Mortlock agreed that an SPV “really doesn’t do much of anything to shield European companies from sanctions,” nor would it have any impact on the use of the US dollar as Iran has been banned from dollar transactions for years.
More concerningly, if the reimposed sanctions simply bring the same “amount of economic harm that we had in 2014 pre-JCPOA—absent the political and diplomatic isolation that Iran felt at that time,” Mortlock asked, “why do we expect overall less pressure to get Iran back to the table for a much bigger and from Iran’s perspective a much more fundamental deal?”
Oil: Hitting Iran where it hurts
The Trump administration hopes that the reimposed sanctions will help squeeze Iran out of the oil market—a vital source of income which the United States claims Tehran uses to fund terrorism throughout the Middle East.
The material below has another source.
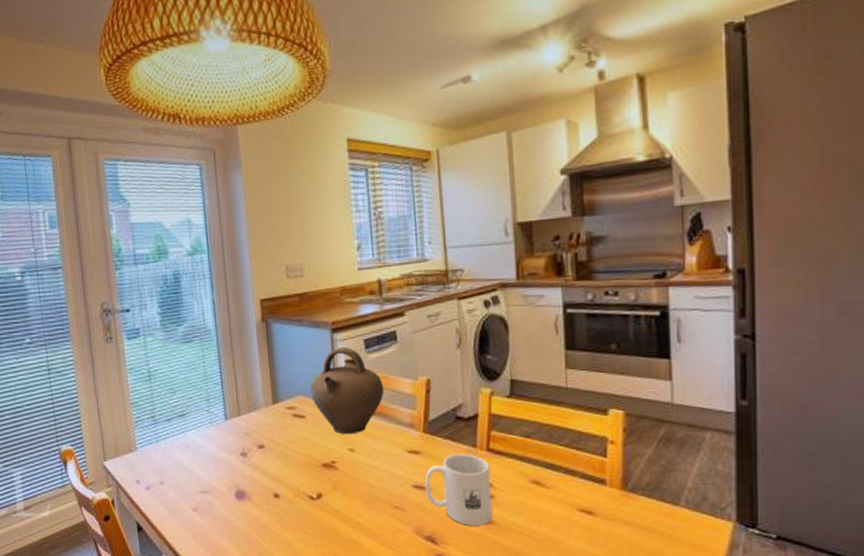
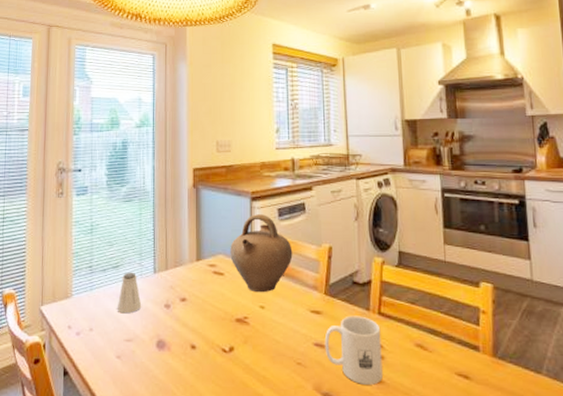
saltshaker: none [187,420,215,465] -> present [117,272,142,314]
Ellen Wald, a nonresident senior fellow at the Atlantic Council’s Global Energy Center, said in an Atlantic Council conference call on November 5 that so far the new round of sanctions have only had a “fairly minimal impact on oil prices and the oil market” as markets “really have had a sense of what to expect and have been making preparations for the last month.”
The United States will be focusing on how to keep oil prices down throughout the next year—hopefully through increased production in other Arab Gulf states and the United States—in order to ensure that increased prices do not cancel out the projected fall in Iranian exports, Wald explained.
Special attention will need to be paid to where Iranian oil is going as Tehran has already attempted to disguise its oil tankers, switched off tanker GPS tracking, and tried to blend its oil with other foreign sources in order to get its oil on the market, said Holly Dagres, a nonresident fellow and editor of the Atlantic Council’s IranSource blog.
Pompeo announced that eight countries—China, India, Italy, Greece, Japan, South Korea, Taiwan, and Turkey—would receive special temporary waivers allowing them to continue limited business with Tehran, primarily in the oil trade. These waivers were necessary for “special circumstances and to ensure a well-supplied oil markets,” Pompeo explained. He pointed out that all of the countries that received oil exemptions have “already demonstrated significant reductions of the purchase of Iranian crude over the past six months.”
The squeeze had already had an impact, Wald reported, as “Iran has to offer discounts on its oil… [and] has been shipping its oil to China on its own tankers and paying the cost of insurance. That cuts into Iran’s revenue from its oil exports.”
Will the sanctions work?
While never explicitly saying so, the Trump administration clearly wants to see “either Iranian government capitulation to US demands and their agreement to reenter into negotiations… or for some kind of social upheaval or regime change,” Fried said.
At the very least, Fried argued, Washington wants “not simply to punish Iran, but to get them to change their behavior.”
Dagres remains skeptical that these sanctions will achieve this goal, though she said “there is a sense of naivete in the administration, that they assume that economic pain will lead to political gain, which essentially means regime change.”
These sanctions “are not the most punitive sanctions in Iran’s history. The 2012 multilateral sanctions regime led by the Obama administration was far more punitive,” Dagres pointed out, noting that many Iranians who have been alive since the disastrous Iran-Iraq War in the 1980s “have lived through far worse.”
Worse still, many of Iran’s hardliners who opposed the JCPOA in the first place have now been emboldened by the US withdrawal, Dagres explained. With the hardliners basking in an “I-told-you-so-moment,” Dagres warned, Rouhani could quickly lose political support and be replaced by a government even more fiercely opposed to US interests in the region.